Write 3 lines of code to do the following:

- Compute the dot product of `weights` and `inputs`, and add `bias` to the product. Keep the result in a variable called `z`.
- Apply the `sigmoid()` function to `z`. Keep the result in a variable called `y`.
- Print the value of `y`.

In [None]:

z = np.dot(weights, inputs) + bias
y = sigmoid(z)
print(y)

[0.85814894]


## &#x2766;

# Integer array indexing

We've learned basic ways of indexing NumPy arrays using integers and slices. For instance, the example below shows an array `a` of 5 strings. `a[0]` uses an integer `0` in indexing the array and results in the first item `"a"`. `a[0:2]` uses a slice `0:2` in indexing the array and results in the first two items in a new array `["a", "b"]`.

In [None]:
import numpy as np
a = np.array(list("abcde"))  # array of 5 strings
print(a)
print(a[0])  # use an integer in indexing
print(a[0:2])  # use a slice in indexing

['a' 'b' 'c' 'd' 'e']
a
['a' 'b']


## 1D data arrays

In NumPy, *integer array indexing* uses an integer array to select arbitrary items in another array (the data array). The integer array contains indices that refer to items in the data array.

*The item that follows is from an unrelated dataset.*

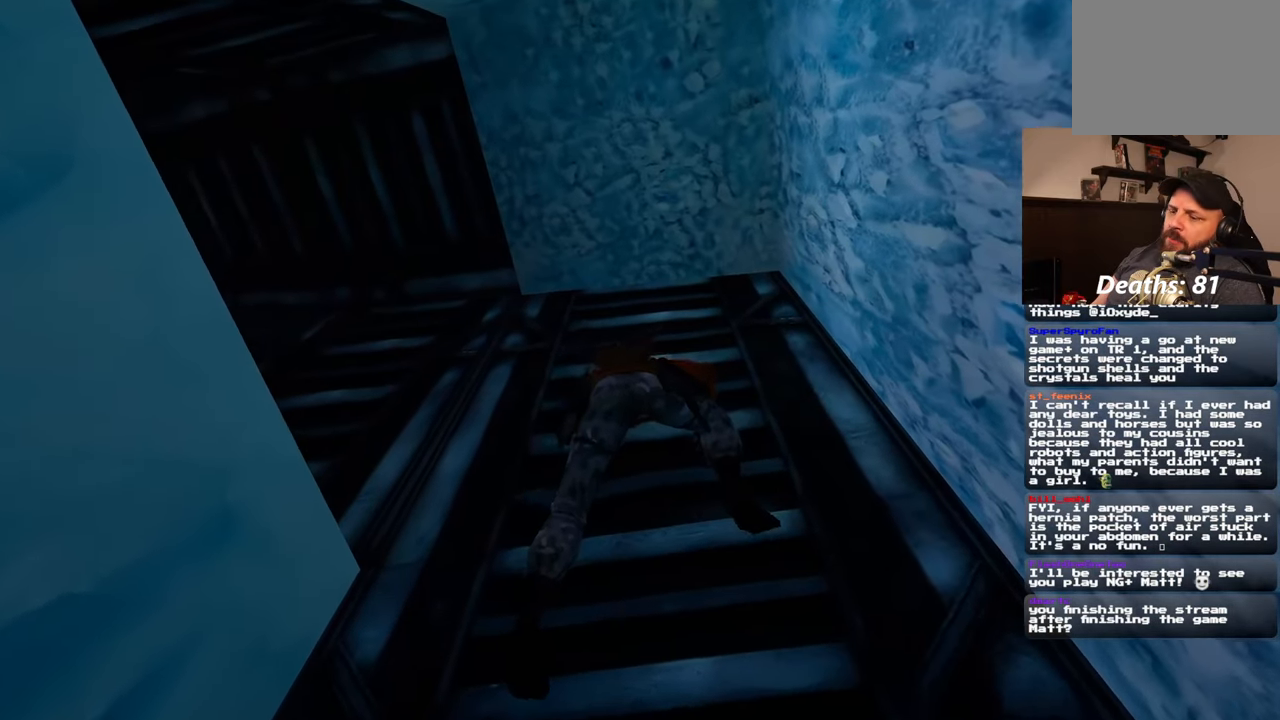
{"dt_ms": 500, "buttons": ["R2"], "left_stick": "center", "right_stick": "center"}
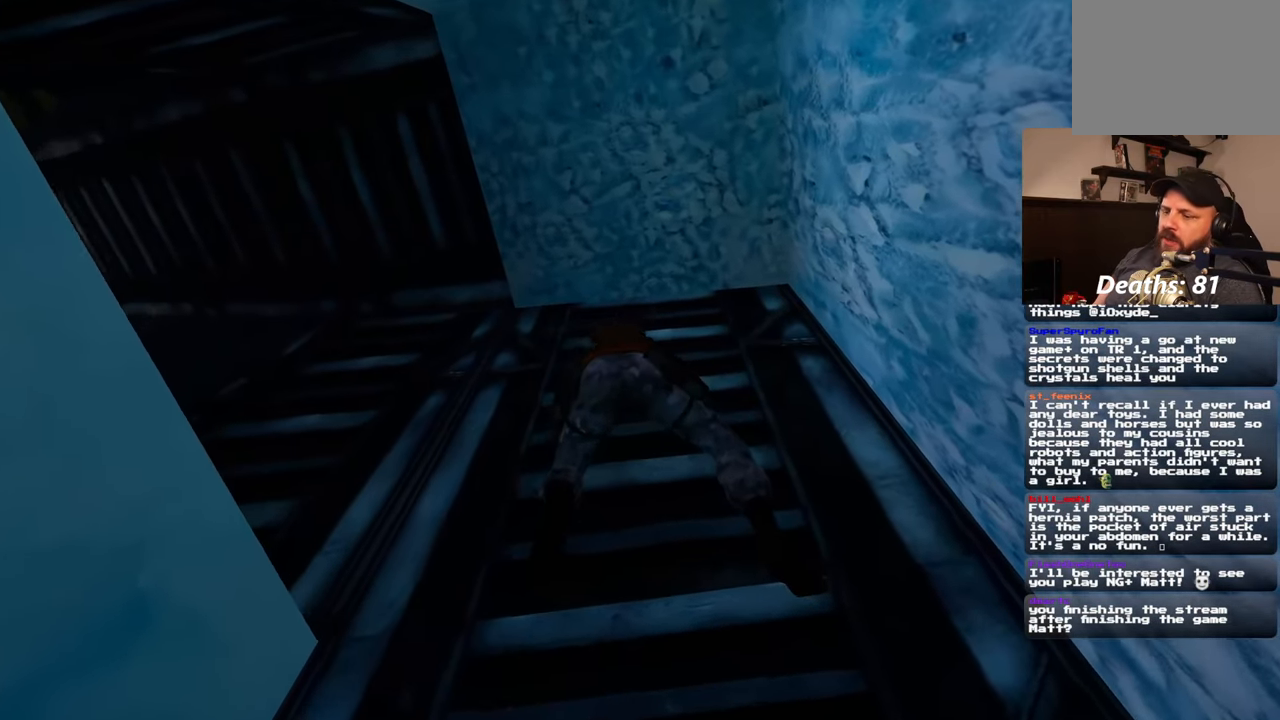
{"dt_ms": 500, "buttons": ["R2"], "left_stick": "left", "right_stick": "center", "events": [[183, "left_stick", "left"]]}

The following shows two examples of integer array indexing. Note that in `a[ix]`, `ix` is an integer array; in `a[[0, 1, 2]]`, `[0, 1, 2]` is an integer array. (Technically `ix` and `[0, 1, 2]` are lists, not arrays; but lists can be used in integer array indexing so we call them integer arrays here.) In both examples, `[0, 1, 2]` selects the items in `a` at indices 0, 1, and 2, i.e. `"a"`, `"b"`, and `"c"`.

In [None]:
ix = [0, 1, 2]
print(a[ix])  # use an integer array in indexing
print(a[[0, 1, 2]])  # use an integer array in indexing

['a' 'b' 'c']
['a' 'b' 'c']


The indices in the integer array may have repeated values, which select an item in the data array multiple times. In the integer array below, the three `0`'s select the item `"a"` at index 0 of `a` three times; the two `-1`'s select the item `"e"` in index -1 of `a` two times.

In [None]:
print(a[[0, 2, 0, 0, -1, -1]])

['a' 'c' 'a' 'a' 'e' 'e']


## 2D data arrays

When integer array indexing is applied to a multiple-dimensional data array (2D or above), the indices in the integer array refer to axis-0 of the data array. For a 2D data array, it means selecting the rows. Let's see some examples using a 2D data array with shape `(5, 10)`.

In [None]:
b = np.arange(50).reshape((5, 10))
print(b, b.shape)

[[ 0  1  2  3  4  5  6  7  8  9]
 [10 11 12 13 14 15 16 17 18 19]
 [20 21 22 23 24 25 26 27 28 29]
 [30 31 32 33 34 35 36 37 38 39]
 [40 41 42 43 44 45 46 47 48 49]] (5, 10)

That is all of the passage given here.